**Request:**
Exactness is required. Restate every entry as written.

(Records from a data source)
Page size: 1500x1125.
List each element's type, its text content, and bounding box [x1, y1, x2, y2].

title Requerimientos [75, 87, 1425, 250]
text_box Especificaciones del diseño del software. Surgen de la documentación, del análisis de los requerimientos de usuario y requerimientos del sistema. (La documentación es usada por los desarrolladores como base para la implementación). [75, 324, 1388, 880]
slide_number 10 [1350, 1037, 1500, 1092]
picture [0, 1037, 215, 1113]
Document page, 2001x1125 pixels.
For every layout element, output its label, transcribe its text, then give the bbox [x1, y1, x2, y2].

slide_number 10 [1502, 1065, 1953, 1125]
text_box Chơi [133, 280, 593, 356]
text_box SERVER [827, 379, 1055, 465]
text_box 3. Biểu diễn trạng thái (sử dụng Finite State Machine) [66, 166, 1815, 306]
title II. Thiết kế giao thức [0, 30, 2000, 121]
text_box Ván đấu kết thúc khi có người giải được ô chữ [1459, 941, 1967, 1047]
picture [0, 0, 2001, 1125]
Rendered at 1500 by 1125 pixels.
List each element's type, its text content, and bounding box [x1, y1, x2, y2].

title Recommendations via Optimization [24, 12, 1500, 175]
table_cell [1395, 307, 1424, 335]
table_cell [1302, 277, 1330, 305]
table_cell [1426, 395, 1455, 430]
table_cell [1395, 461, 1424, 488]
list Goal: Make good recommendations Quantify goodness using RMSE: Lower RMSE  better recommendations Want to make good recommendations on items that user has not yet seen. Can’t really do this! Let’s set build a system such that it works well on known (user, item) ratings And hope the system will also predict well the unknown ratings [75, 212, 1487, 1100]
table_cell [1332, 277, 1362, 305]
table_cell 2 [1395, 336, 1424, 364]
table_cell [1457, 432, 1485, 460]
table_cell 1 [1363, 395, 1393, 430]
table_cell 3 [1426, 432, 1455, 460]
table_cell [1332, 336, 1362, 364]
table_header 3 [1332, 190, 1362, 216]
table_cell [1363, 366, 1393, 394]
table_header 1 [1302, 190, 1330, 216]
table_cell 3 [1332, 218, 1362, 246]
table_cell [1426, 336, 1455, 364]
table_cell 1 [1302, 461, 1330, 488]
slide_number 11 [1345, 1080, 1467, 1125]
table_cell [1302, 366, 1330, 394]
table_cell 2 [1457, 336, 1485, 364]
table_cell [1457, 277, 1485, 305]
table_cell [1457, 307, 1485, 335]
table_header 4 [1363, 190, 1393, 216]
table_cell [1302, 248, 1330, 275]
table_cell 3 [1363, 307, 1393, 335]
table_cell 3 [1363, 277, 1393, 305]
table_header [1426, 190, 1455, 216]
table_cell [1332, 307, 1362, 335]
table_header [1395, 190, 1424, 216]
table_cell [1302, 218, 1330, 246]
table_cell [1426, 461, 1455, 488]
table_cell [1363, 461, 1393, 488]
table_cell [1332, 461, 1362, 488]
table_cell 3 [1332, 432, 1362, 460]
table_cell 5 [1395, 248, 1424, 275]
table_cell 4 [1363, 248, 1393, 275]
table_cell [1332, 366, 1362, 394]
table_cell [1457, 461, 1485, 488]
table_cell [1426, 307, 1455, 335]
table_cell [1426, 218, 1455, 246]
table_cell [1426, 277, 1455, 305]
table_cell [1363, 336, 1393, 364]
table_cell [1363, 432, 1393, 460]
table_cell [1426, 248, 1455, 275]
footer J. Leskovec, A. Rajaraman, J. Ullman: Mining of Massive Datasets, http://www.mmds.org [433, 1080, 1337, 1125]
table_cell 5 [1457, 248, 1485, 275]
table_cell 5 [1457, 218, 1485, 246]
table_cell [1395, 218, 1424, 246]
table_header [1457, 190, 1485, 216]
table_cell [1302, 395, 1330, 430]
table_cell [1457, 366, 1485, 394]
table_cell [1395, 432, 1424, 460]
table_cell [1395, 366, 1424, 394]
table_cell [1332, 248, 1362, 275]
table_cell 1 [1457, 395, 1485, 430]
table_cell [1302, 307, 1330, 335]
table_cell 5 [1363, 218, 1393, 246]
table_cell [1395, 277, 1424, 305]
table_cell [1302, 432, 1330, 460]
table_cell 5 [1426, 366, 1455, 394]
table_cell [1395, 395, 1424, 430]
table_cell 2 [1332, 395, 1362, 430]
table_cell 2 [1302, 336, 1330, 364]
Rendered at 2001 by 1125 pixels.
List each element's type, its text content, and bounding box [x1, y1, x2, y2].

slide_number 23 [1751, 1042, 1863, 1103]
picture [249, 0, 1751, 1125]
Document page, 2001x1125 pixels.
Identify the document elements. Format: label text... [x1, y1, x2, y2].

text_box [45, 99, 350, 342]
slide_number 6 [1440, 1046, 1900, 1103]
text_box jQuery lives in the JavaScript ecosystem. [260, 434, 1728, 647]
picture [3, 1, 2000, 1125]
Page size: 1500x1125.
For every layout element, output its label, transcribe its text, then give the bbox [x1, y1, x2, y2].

**Exercise response:**
Page size: 1500x1125.
List each element's type, its text content, and bounding box [x1, y1, x2, y2].

title Requerimientos [75, 87, 1425, 250]
text_box Especificaciones del diseño del software. Surgen de la documentación, del análisis de los requerimientos de usuario y requerimientos del sistema. (La documentación es usada por los desarrolladores como base para la implementación). [75, 324, 1388, 880]
slide_number 10 [1350, 1037, 1500, 1092]
picture [0, 1037, 215, 1113]
Document page, 2001x1125 pixels.
For every layout element, output its label, transcribe its text, then give the bbox [x1, y1, x2, y2].

slide_number 10 [1502, 1065, 1953, 1125]
text_box Chơi [133, 280, 593, 356]
text_box SERVER [827, 379, 1055, 465]
text_box 3. Biểu diễn trạng thái (sử dụng Finite State Machine) [66, 166, 1815, 306]
title II. Thiết kế giao thức [0, 30, 2000, 121]
text_box Ván đấu kết thúc khi có người giải được ô chữ [1459, 941, 1967, 1047]
picture [0, 0, 2001, 1125]
Rendered at 1500 by 1125 pixels.
List each element's type, its text content, and bounding box [x1, y1, x2, y2].

title Recommendations via Optimization [24, 12, 1500, 175]
table_cell [1395, 307, 1424, 335]
table_cell [1302, 277, 1330, 305]
table_cell [1426, 395, 1455, 430]
table_cell [1395, 461, 1424, 488]
list Goal: Make good recommendations Quantify goodness using RMSE: Lower RMSE  better recommendations Want to make good recommendations on items that user has not yet seen. Can’t really do this! Let’s set build a system such that it works well on known (user, item) ratings And hope the system will also predict well the unknown ratings [75, 212, 1487, 1100]
table_cell [1332, 277, 1362, 305]
table_cell 2 [1395, 336, 1424, 364]
table_cell [1457, 432, 1485, 460]
table_cell 1 [1363, 395, 1393, 430]
table_cell 3 [1426, 432, 1455, 460]
table_cell [1332, 336, 1362, 364]
table_header 3 [1332, 190, 1362, 216]
table_cell [1363, 366, 1393, 394]
table_header 1 [1302, 190, 1330, 216]
table_cell 3 [1332, 218, 1362, 246]
table_cell [1426, 336, 1455, 364]
table_cell 1 [1302, 461, 1330, 488]
slide_number 11 [1345, 1080, 1467, 1125]
table_cell [1302, 366, 1330, 394]
table_cell 2 [1457, 336, 1485, 364]
table_cell [1457, 277, 1485, 305]
table_cell [1457, 307, 1485, 335]
table_header 4 [1363, 190, 1393, 216]
table_cell [1302, 248, 1330, 275]
table_cell 3 [1363, 307, 1393, 335]
table_cell 3 [1363, 277, 1393, 305]
table_header [1426, 190, 1455, 216]
table_cell [1332, 307, 1362, 335]
table_header [1395, 190, 1424, 216]
table_cell [1302, 218, 1330, 246]
table_cell [1426, 461, 1455, 488]
table_cell [1363, 461, 1393, 488]
table_cell [1332, 461, 1362, 488]
table_cell 3 [1332, 432, 1362, 460]
table_cell 5 [1395, 248, 1424, 275]
table_cell 4 [1363, 248, 1393, 275]
table_cell [1332, 366, 1362, 394]
table_cell [1457, 461, 1485, 488]
table_cell [1426, 307, 1455, 335]
table_cell [1426, 218, 1455, 246]
table_cell [1426, 277, 1455, 305]
table_cell [1363, 336, 1393, 364]
table_cell [1363, 432, 1393, 460]
table_cell [1426, 248, 1455, 275]
footer J. Leskovec, A. Rajaraman, J. Ullman: Mining of Massive Datasets, http://www.mmds.org [433, 1080, 1337, 1125]
table_cell 5 [1457, 248, 1485, 275]
table_cell 5 [1457, 218, 1485, 246]
table_cell [1395, 218, 1424, 246]
table_header [1457, 190, 1485, 216]
table_cell [1302, 395, 1330, 430]
table_cell [1457, 366, 1485, 394]
table_cell [1395, 432, 1424, 460]
table_cell [1395, 366, 1424, 394]
table_cell [1332, 248, 1362, 275]
table_cell 1 [1457, 395, 1485, 430]
table_cell [1302, 307, 1330, 335]
table_cell 5 [1363, 218, 1393, 246]
table_cell [1395, 277, 1424, 305]
table_cell [1302, 432, 1330, 460]
table_cell 5 [1426, 366, 1455, 394]
table_cell [1395, 395, 1424, 430]
table_cell 2 [1332, 395, 1362, 430]
table_cell 2 [1302, 336, 1330, 364]
Rendered at 2001 by 1125 pixels.
List each element's type, its text content, and bounding box [x1, y1, x2, y2].

slide_number 23 [1751, 1042, 1863, 1103]
picture [249, 0, 1751, 1125]
Document page, 2001x1125 pixels.
Identify the document elements. Format: label text... [x1, y1, x2, y2].

text_box [45, 99, 350, 342]
slide_number 6 [1440, 1046, 1900, 1103]
text_box jQuery lives in the JavaScript ecosystem. [260, 434, 1728, 647]
picture [3, 1, 2000, 1125]
Page size: 1500x1125.
For every layout element, output its label, transcribe its text, then give the bbox [x1, y1, x2, y2].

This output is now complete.